OSC-Platform-031: Secret management for proprietary data ingestion #81

caldeirav · 2021-10-07T06:23:27Z

We have two issues currently with secret management for AWS S3 buckets:

The first one is for ingestion purpose, we have some public sources which we can all make accessible through one set of secrets on redhat-osc-physical-landing-647521352890. But there are other data sources (LSEG, Urgentem, etc...) where we don't want just any pipeline that does ingestion to have access to the data (i.e we should have one set of secrets per data source, as they will be ingested in independent pipelines that sit in different github repos).
The second issue is managing secrets, sending secrets for people to update in their credentials.env is not great - ideally we need a secret store where the require secret can be retrieved at pipeline runtime based on credentials of the pipeline user (or process user, when we automate it in prod).

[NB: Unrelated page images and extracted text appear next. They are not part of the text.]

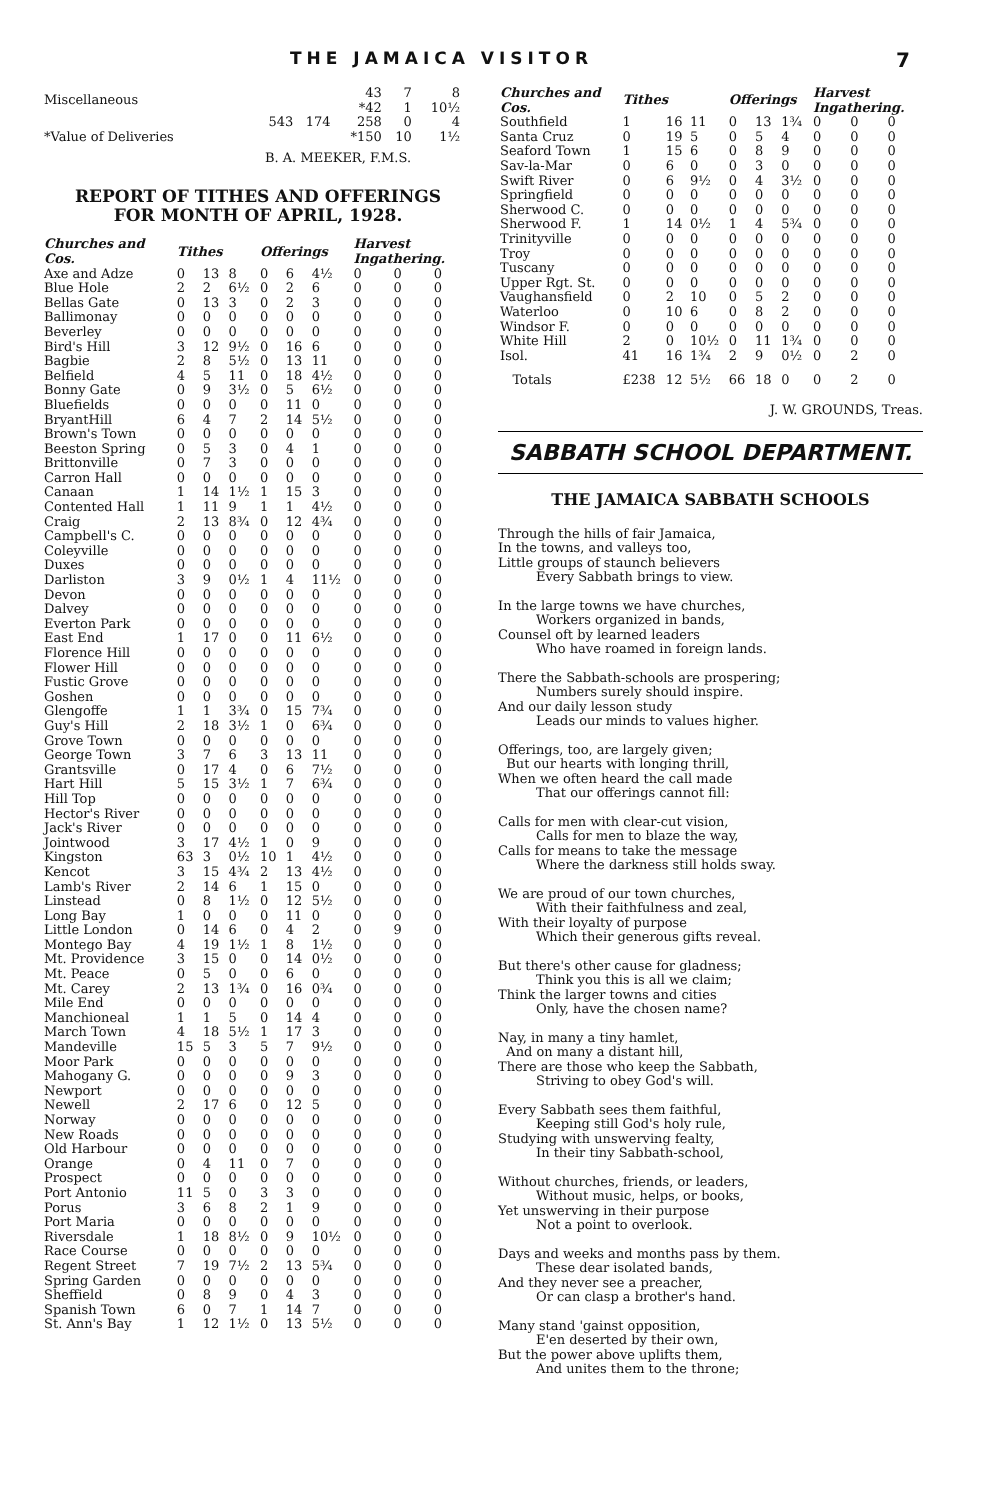THE JAMAICA VISITOR 7
| Miscellaneous | | 43 *42 | 7 1 | 8 10½ |
| | 543 174 | 258 | 0 | 4 |
| *Value of Deliveries | | *150 | 10 | 1½ |
B. A. MEEKER, F.M.S.
REPORT OF TITHES AND OFFERINGS
FOR MONTH OF APRIL, 1928.
| Churches and Cos. | Tithes | | | Offerings | | | Harvest Ingathering. | | |
| --- | --- | --- | --- | --- | --- | --- | --- | --- | --- |
| Axe and Adze | 0 | 13 | 8 | 0 | 6 | 4½ | 0 | 0 | 0 |
| Blue Hole | 2 | 2 | 6½ | 0 | 2 | 6 | 0 | 0 | 0 |
| Bellas Gate | 0 | 13 | 3 | 0 | 2 | 3 | 0 | 0 | 0 |
| Ballimonay | 0 | 0 | 0 | 0 | 0 | 0 | 0 | 0 | 0 |
| Beverley | 0 | 0 | 0 | 0 | 0 | 0 | 0 | 0 | 0 |
| Bird's Hill | 3 | 12 | 9½ | 0 | 16 | 6 | 0 | 0 | 0 |
| Bagbie | 2 | 8 | 5½ | 0 | 13 | 11 | 0 | 0 | 0 |
| Belfield | 4 | 5 | 11 | 0 | 18 | 4½ | 0 | 0 | 0 |
| Bonny Gate | 0 | 9 | 3½ | 0 | 5 | 6½ | 0 | 0 | 0 |
| Bluefields | 0 | 0 | 0 | 0 | 11 | 0 | 0 | 0 | 0 |
| BryantHill | 6 | 4 | 7 | 2 | 14 | 5½ | 0 | 0 | 0 |
| Brown's Town | 0 | 0 | 0 | 0 | 0 | 0 | 0 | 0 | 0 |
| Beeston Spring | 0 | 5 | 3 | 0 | 4 | 1 | 0 | 0 | 0 |
| Brittonville | 0 | 7 | 3 | 0 | 0 | 0 | 0 | 0 | 0 |
| Carron Hall | 0 | 0 | 0 | 0 | 0 | 0 | 0 | 0 | 0 |
| Canaan | 1 | 14 | 1½ | 1 | 15 | 3 | 0 | 0 | 0 |
| Contented Hall | 1 | 11 | 9 | 1 | 1 | 4½ | 0 | 0 | 0 |
| Craig | 2 | 13 | 8¾ | 0 | 12 | 4¾ | 0 | 0 | 0 |
| Campbell's C. | 0 | 0 | 0 | 0 | 0 | 0 | 0 | 0 | 0 |
| Coleyville | 0 | 0 | 0 | 0 | 0 | 0 | 0 | 0 | 0 |
| Duxes | 0 | 0 | 0 | 0 | 0 | 0 | 0 | 0 | 0 |
| Darliston | 3 | 9 | 0½ | 1 | 4 | 11½ | 0 | 0 | 0 |
| Devon | 0 | 0 | 0 | 0 | 0 | 0 | 0 | 0 | 0 |
| Dalvey | 0 | 0 | 0 | 0 | 0 | 0 | 0 | 0 | 0 |
| Everton Park | 0 | 0 | 0 | 0 | 0 | 0 | 0 | 0 | 0 |
| East End | 1 | 17 | 0 | 0 | 11 | 6½ | 0 | 0 | 0 |
| Florence Hill | 0 | 0 | 0 | 0 | 0 | 0 | 0 | 0 | 0 |
| Flower Hill | 0 | 0 | 0 | 0 | 0 | 0 | 0 | 0 | 0 |
| Fustic Grove | 0 | 0 | 0 | 0 | 0 | 0 | 0 | 0 | 0 |
| Goshen | 0 | 0 | 0 | 0 | 0 | 0 | 0 | 0 | 0 |
| Glengoffe | 1 | 1 | 3¾ | 0 | 15 | 7¾ | 0 | 0 | 0 |
| Guy's Hill | 2 | 18 | 3½ | 1 | 0 | 6¾ | 0 | 0 | 0 |
| Grove Town | 0 | 0 | 0 | 0 | 0 | 0 | 0 | 0 | 0 |
| George Town | 3 | 7 | 6 | 3 | 13 | 11 | 0 | 0 | 0 |
| Grantsville | 0 | 17 | 4 | 0 | 6 | 7½ | 0 | 0 | 0 |
| Hart Hill | 5 | 15 | 3½ | 1 | 7 | 6¾ | 0 | 0 | 0 |
| Hill Top | 0 | 0 | 0 | 0 | 0 | 0 | 0 | 0 | 0 |
| Hector's River | 0 | 0 | 0 | 0 | 0 | 0 | 0 | 0 | 0 |
| Jack's River | 0 | 0 | 0 | 0 | 0 | 0 | 0 | 0 | 0 |
| Jointwood | 3 | 17 | 4½ | 1 | 0 | 9 | 0 | 0 | 0 |
| Kingston | 63 | 3 | 0½ | 10 | 1 | 4½ | 0 | 0 | 0 |
| Kencot | 3 | 15 | 4¾ | 2 | 13 | 4½ | 0 | 0 | 0 |
| Lamb's River | 2 | 14 | 6 | 1 | 15 | 0 | 0 | 0 | 0 |
| Linstead | 0 | 8 | 1½ | 0 | 12 | 5½ | 0 | 0 | 0 |
| Long Bay | 1 | 0 | 0 | 0 | 11 | 0 | 0 | 0 | 0 |
| Little London | 0 | 14 | 6 | 0 | 4 | 2 | 0 | 9 | 0 |
| Montego Bay | 4 | 19 | 1½ | 1 | 8 | 1½ | 0 | 0 | 0 |
| Mt. Providence | 3 | 15 | 0 | 0 | 14 | 0½ | 0 | 0 | 0 |
| Mt. Peace | 0 | 5 | 0 | 0 | 6 | 0 | 0 | 0 | 0 |
| Mt. Carey | 2 | 13 | 1¾ | 0 | 16 | 0¾ | 0 | 0 | 0 |
| Mile End | 0 | 0 | 0 | 0 | 0 | 0 | 0 | 0 | 0 |
| Manchioneal | 1 | 1 | 5 | 0 | 14 | 4 | 0 | 0 | 0 |
| March Town | 4 | 18 | 5½ | 1 | 17 | 3 | 0 | 0 | 0 |
| Mandeville | 15 | 5 | 3 | 5 | 7 | 9½ | 0 | 0 | 0 |
| Moor Park | 0 | 0 | 0 | 0 | 0 | 0 | 0 | 0 | 0 |
| Mahogany G. | 0 | 0 | 0 | 0 | 9 | 3 | 0 | 0 | 0 |
| Newport | 0 | 0 | 0 | 0 | 0 | 0 | 0 | 0 | 0 |
| Newell | 2 | 17 | 6 | 0 | 12 | 5 | 0 | 0 | 0 |
| Norway | 0 | 0 | 0 | 0 | 0 | 0 | 0 | 0 | 0 |
| New Roads | 0 | 0 | 0 | 0 | 0 | 0 | 0 | 0 | 0 |
| Old Harbour | 0 | 0 | 0 | 0 | 0 | 0 | 0 | 0 | 0 |
| Orange | 0 | 4 | 11 | 0 | 7 | 0 | 0 | 0 | 0 |
| Prospect | 0 | 0 | 0 | 0 | 0 | 0 | 0 | 0 | 0 |
| Port Antonio | 11 | 5 | 0 | 3 | 3 | 0 | 0 | 0 | 0 |
| Porus | 3 | 6 | 8 | 2 | 1 | 9 | 0 | 0 | 0 |
| Port Maria | 0 | 0 | 0 | 0 | 0 | 0 | 0 | 0 | 0 |
| Riversdale | 1 | 18 | 8½ | 0 | 9 | 10½ | 0 | 0 | 0 |
| Race Course | 0 | 0 | 0 | 0 | 0 | 0 | 0 | 0 | 0 |
| Regent Street | 7 | 19 | 7½ | 2 | 13 | 5¾ | 0 | 0 | 0 |
| Spring Garden | 0 | 0 | 0 | 0 | 0 | 0 | 0 | 0 | 0 |
| Sheffield | 0 | 8 | 9 | 0 | 4 | 3 | 0 | 0 | 0 |
| Spanish Town | 6 | 0 | 7 | 1 | 14 | 7 | 0 | 0 | 0 |
| St. Ann's Bay | 1 | 12 | 1½ | 0 | 13 | 5½ | 0 | 0 | 0 |
| Churches and Cos. | Tithes | | | Offerings | | | Harvest Ingathering. | | |
| --- | --- | --- | --- | --- | --- | --- | --- | --- | --- |
| Southfield | 1 | 16 | 11 | 0 | 13 | 1¾ | 0 | 0 | 0 |
| Santa Cruz | 0 | 19 | 5 | 0 | 5 | 4 | 0 | 0 | 0 |
| Seaford Town | 1 | 15 | 6 | 0 | 8 | 9 | 0 | 0 | 0 |
| Sav-la-Mar | 0 | 6 | 0 | 0 | 3 | 0 | 0 | 0 | 0 |
| Swift River | 0 | 6 | 9½ | 0 | 4 | 3½ | 0 | 0 | 0 |
| Springfield | 0 | 0 | 0 | 0 | 0 | 0 | 0 | 0 | 0 |
| Sherwood C. | 0 | 0 | 0 | 0 | 0 | 0 | 0 | 0 | 0 |
| Sherwood F. | 1 | 14 | 0½ | 1 | 4 | 5¾ | 0 | 0 | 0 |
| Trinityville | 0 | 0 | 0 | 0 | 0 | 0 | 0 | 0 | 0 |
| Troy | 0 | 0 | 0 | 0 | 0 | 0 | 0 | 0 | 0 |
| Tuscany | 0 | 0 | 0 | 0 | 0 | 0 | 0 | 0 | 0 |
| Upper Rgt. St. | 0 | 0 | 0 | 0 | 0 | 0 | 0 | 0 | 0 |
| Vaughansfield | 0 | 2 | 10 | 0 | 5 | 2 | 0 | 0 | 0 |
| Waterloo | 0 | 10 | 6 | 0 | 8 | 2 | 0 | 0 | 0 |
| Windsor F. | 0 | 0 | 0 | 0 | 0 | 0 | 0 | 0 | 0 |
| White Hill | 2 | 0 | 10½ | 0 | 11 | 1¾ | 0 | 0 | 0 |
| Isol. | 41 | 16 | 1¾ | 2 | 9 | 0½ | 0 | 2 | 0 |
| Totals | £238 | 12 | 5½ | 66 | 18 | 0 | 0 | 2 | 0 |
J. W. GROUNDS, Treas.
SABBATH SCHOOL DEPARTMENT.
THE JAMAICA SABBATH SCHOOLS
Through the hills of fair Jamaica,
In the towns, and valleys too,
Little groups of staunch believers
Every Sabbath brings to view.
In the large towns we have churches,
Workers organized in bands,
Counsel oft by learned leaders
Who have roamed in foreign lands.
There the Sabbath-schools are prospering;
Numbers surely should inspire.
And our daily lesson study
Leads our minds to values higher.
Offerings, too, are largely given;
But our hearts with longing thrill,
When we often heard the call made
That our offerings cannot fill:
Calls for men with clear-cut vision,
Calls for men to blaze the way,
Calls for means to take the message
Where the darkness still holds sway.
We are proud of our town churches,
With their faithfulness and zeal,
With their loyalty of purpose
Which their generous gifts reveal.
But there's other cause for gladness;
Think you this is all we claim;
Think the larger towns and cities
Only, have the chosen name?
Nay, in many a tiny hamlet,
And on many a distant hill,
There are those who keep the Sabbath,
Striving to obey God's will.
Every Sabbath sees them faithful,
Keeping still God's holy rule,
Studying with unswerving fealty,
In their tiny Sabbath-school,
Without churches, friends, or leaders,
Without music, helps, or books,
Yet unswerving in their purpose
Not a point to overlook.
Days and weeks and months pass by them.
These dear isolated bands,
And they never see a preacher,
Or can clasp a brother's hand.
Many stand 'gainst opposition,
E'en deserted by their own,
But the power above uplifts them,
And unites them to the throne;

We want to go preferably towards a secret management solution that works with a secretless broker to make the process seamless for developers, example with Conjur secret store:
https://github.com/cyberark/secretless-broker

eoriorda · 2022-05-09T14:37:12Z

See can this be part of Operate first

HeatherAck · 2022-10-31T18:46:49Z

ODH team to provide guidance on secret mgmt (Landon Smith) - not just notebooks;Heather to ask on ODH support channel in slack. This issue to be broken up. Key mgmt requires overall architecture and planning. Need for discussion/meeting - @HeatherAck to set up.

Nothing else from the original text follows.